Children are often unable to swallow tablets or capsules and are thus prescribed oral liquids. Unfortunately, many medications are not commercially available in oral liquid form. In such cases, pharmacists must compound personalized medications.

At the University of Michigan's C.S. Mott Children's Hospital approximately 60% of oral solutions made are unavailable commercially and require compounding. Within the practice of medicine and pharmacy, there is currently no standardization of the final concentrations of these oral liquids. As a result, there may be significant variation in available concentrations of compounded oral liquids, which could potentially lead to medication errors.

For example, a caregiver accustomed to administering a certain volume of medication to a child may not realize that the concentration of the drug compounded at a different pharmacy has changed.
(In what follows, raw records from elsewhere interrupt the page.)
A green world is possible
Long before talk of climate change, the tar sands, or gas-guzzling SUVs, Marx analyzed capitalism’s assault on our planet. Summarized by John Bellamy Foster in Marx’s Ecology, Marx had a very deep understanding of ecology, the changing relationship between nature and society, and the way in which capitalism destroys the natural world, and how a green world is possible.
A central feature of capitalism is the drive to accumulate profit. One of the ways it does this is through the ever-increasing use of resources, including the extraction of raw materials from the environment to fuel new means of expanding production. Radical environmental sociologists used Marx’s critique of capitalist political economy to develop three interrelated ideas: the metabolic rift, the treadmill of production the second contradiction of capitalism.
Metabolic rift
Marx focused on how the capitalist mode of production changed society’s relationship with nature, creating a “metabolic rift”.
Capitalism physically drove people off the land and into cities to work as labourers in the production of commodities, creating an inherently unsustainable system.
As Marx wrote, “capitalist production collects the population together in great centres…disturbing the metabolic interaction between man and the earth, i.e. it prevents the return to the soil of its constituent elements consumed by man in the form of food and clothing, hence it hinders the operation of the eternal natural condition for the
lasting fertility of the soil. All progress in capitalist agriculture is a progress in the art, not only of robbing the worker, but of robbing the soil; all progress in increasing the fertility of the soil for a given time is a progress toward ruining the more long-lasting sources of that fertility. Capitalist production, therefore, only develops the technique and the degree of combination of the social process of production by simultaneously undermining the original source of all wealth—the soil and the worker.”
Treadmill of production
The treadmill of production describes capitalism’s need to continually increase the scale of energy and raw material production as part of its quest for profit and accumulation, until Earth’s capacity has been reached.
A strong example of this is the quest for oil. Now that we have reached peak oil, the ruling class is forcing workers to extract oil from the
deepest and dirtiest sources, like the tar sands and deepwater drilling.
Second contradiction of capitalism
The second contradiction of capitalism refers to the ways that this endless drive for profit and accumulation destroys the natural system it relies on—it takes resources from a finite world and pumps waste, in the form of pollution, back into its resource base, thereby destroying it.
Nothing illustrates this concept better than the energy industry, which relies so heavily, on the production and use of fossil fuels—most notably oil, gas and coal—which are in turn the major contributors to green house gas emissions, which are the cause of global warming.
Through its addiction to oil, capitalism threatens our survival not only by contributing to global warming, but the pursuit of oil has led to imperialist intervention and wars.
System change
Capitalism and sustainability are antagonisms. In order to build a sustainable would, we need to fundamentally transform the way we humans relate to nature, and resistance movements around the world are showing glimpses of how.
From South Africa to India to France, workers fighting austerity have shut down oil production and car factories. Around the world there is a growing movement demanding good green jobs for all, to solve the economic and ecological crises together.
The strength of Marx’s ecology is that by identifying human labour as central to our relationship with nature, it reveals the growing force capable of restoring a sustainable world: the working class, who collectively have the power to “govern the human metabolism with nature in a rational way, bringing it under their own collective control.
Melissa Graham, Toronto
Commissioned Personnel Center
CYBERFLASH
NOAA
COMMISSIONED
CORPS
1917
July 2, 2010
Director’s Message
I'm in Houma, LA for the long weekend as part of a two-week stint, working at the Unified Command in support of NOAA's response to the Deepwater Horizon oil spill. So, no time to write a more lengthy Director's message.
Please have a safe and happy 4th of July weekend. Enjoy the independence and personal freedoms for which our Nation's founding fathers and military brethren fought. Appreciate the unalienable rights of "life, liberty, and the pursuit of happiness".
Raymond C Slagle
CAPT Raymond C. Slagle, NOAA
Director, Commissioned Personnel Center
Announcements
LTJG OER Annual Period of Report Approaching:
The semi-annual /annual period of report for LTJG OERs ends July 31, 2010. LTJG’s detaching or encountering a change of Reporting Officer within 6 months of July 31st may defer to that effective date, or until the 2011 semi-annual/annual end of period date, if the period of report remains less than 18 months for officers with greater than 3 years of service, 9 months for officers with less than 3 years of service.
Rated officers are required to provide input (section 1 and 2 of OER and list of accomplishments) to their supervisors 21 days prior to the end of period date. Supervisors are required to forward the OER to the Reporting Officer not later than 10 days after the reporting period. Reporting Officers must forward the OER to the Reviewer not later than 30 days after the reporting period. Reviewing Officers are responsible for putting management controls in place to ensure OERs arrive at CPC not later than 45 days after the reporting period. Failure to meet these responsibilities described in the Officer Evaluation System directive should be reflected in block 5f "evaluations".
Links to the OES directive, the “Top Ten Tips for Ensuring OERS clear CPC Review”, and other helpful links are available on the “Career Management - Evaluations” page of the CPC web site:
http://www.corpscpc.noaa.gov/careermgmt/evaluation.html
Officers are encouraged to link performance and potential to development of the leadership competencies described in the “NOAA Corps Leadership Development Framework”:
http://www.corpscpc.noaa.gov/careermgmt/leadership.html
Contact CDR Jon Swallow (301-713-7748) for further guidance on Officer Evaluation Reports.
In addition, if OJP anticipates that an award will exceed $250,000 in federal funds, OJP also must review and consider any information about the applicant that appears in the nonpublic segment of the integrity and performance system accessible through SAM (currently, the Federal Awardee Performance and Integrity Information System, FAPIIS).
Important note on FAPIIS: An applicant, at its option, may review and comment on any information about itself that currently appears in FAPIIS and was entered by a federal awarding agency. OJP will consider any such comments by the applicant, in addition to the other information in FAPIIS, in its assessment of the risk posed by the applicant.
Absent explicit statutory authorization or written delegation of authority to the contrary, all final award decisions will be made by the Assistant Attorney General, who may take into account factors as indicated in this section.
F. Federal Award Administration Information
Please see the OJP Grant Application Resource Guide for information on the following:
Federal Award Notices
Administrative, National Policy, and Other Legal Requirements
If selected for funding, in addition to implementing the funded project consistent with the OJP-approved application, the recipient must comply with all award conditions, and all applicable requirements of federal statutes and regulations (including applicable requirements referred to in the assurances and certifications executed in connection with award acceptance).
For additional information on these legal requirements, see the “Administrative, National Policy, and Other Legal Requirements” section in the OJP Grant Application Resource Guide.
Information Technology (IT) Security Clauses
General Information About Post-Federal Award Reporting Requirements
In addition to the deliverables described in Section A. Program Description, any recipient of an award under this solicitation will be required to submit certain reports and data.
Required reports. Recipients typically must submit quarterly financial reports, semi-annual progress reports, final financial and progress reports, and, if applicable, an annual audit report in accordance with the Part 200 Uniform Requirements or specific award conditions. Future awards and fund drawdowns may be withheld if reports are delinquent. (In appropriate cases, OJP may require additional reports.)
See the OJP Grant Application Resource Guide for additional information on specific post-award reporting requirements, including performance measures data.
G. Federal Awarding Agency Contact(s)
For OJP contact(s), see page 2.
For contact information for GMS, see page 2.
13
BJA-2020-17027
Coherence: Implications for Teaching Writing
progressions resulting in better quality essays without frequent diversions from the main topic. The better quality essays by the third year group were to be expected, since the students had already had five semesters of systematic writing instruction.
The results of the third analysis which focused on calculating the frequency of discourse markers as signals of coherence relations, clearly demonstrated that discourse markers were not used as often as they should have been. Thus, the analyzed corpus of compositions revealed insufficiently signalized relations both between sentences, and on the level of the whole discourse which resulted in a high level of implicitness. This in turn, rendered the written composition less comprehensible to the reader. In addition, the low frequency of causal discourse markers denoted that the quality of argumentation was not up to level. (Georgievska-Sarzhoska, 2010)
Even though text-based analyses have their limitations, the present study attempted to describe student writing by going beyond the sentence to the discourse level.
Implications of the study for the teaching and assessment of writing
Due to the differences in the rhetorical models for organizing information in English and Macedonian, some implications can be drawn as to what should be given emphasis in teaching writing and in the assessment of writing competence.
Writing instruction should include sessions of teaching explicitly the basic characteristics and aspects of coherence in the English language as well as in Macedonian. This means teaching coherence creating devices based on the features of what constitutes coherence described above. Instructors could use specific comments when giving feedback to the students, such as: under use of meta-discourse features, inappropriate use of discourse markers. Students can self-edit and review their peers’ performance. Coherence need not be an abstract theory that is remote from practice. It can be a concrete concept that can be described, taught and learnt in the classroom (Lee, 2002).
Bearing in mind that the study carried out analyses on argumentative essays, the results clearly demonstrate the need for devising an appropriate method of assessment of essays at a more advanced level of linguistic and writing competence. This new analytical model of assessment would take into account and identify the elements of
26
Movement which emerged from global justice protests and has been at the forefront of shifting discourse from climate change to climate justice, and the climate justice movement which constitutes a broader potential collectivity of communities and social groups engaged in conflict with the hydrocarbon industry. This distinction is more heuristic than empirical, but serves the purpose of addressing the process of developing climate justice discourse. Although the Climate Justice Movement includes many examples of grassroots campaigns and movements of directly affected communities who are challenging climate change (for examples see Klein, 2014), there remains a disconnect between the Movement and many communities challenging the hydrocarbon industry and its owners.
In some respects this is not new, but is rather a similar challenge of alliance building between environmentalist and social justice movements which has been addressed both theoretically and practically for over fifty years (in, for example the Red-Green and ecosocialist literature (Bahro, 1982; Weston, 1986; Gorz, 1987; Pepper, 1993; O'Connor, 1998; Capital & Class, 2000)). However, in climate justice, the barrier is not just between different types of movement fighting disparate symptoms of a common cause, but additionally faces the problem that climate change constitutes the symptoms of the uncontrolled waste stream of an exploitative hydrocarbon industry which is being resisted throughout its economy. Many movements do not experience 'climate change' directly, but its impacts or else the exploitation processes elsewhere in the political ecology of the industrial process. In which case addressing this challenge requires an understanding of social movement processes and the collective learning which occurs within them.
The caregiver's administration of the same volume of liquid could thus result in a serious medication error that causes harm to the patient. At Mott Children's Hospital, several medication errors due to nonstandard practices were seen around the prescribing and compounding of oral liquid medicines for pediatric patients.

The Joint Commission noted in a Sentinel Event Alert on preventing pediatric medication errors that pediatric inpatients have an approximately threefold increase in potential adverse drug events compared with adults. The alert suggested limiting the number of concentrations and dose strengths for high-alert medications, and that compounded oral medications should have similar volume concentrations for both inpatient and outpatient use.

On a national level, the Consumer Healthcare Products Association has reported that manufacturers have voluntarily established one standard concentration for single-ingredient liquid formulations of acetaminophen for children younger than 12 years. This has led to the elimination of the infant acetaminophen concentration of 80 mg per 0.8 mL and adoption of an industry-wide standard concentration of 160 mg per 5 mL.

Additionally, the U.S. Food and Drug Administration's Nonprescription Drugs Advisory Committee and Pediatric Advisory Committee have recommended enhanced labeling of all over-the-counter, single-ingredient pediatric acetaminophen products.

These actions promote patient safety through standardization of the concentration of single-ingredient pediatric liquid formulations of acetaminophen. However, this addresses one of many medications currently formulated as an oral liquid for pediatric patients. Despite initiatives to expand commercially available oral liquids for pediatric use, it is likely that compounded products will remain common practice for many years to come.

An article in the American Pharmaceutical Review called upon the industry to publish verified, extemporaneous formulations to standardize oral liquid concentrations compounded in pharmacies. The author explained that such formulations would improve the safety of pediatric patients through formulations with standardized doses, adequate bioavailability, safe excipients, and uniform stability. Today, industry-provided formulations rarely exist.

The University of Michigan (UM) Health System and UM College of Pharmacy, in collaboration with the Michigan Pharmacists Association (MPA), initiated a project to standardize oral liquids compounded for pediatric use in Michigan to improve patient safety. The first step in this process was to characterize the current variation in compounding practices for oral liquids in pharmacies throughout the state.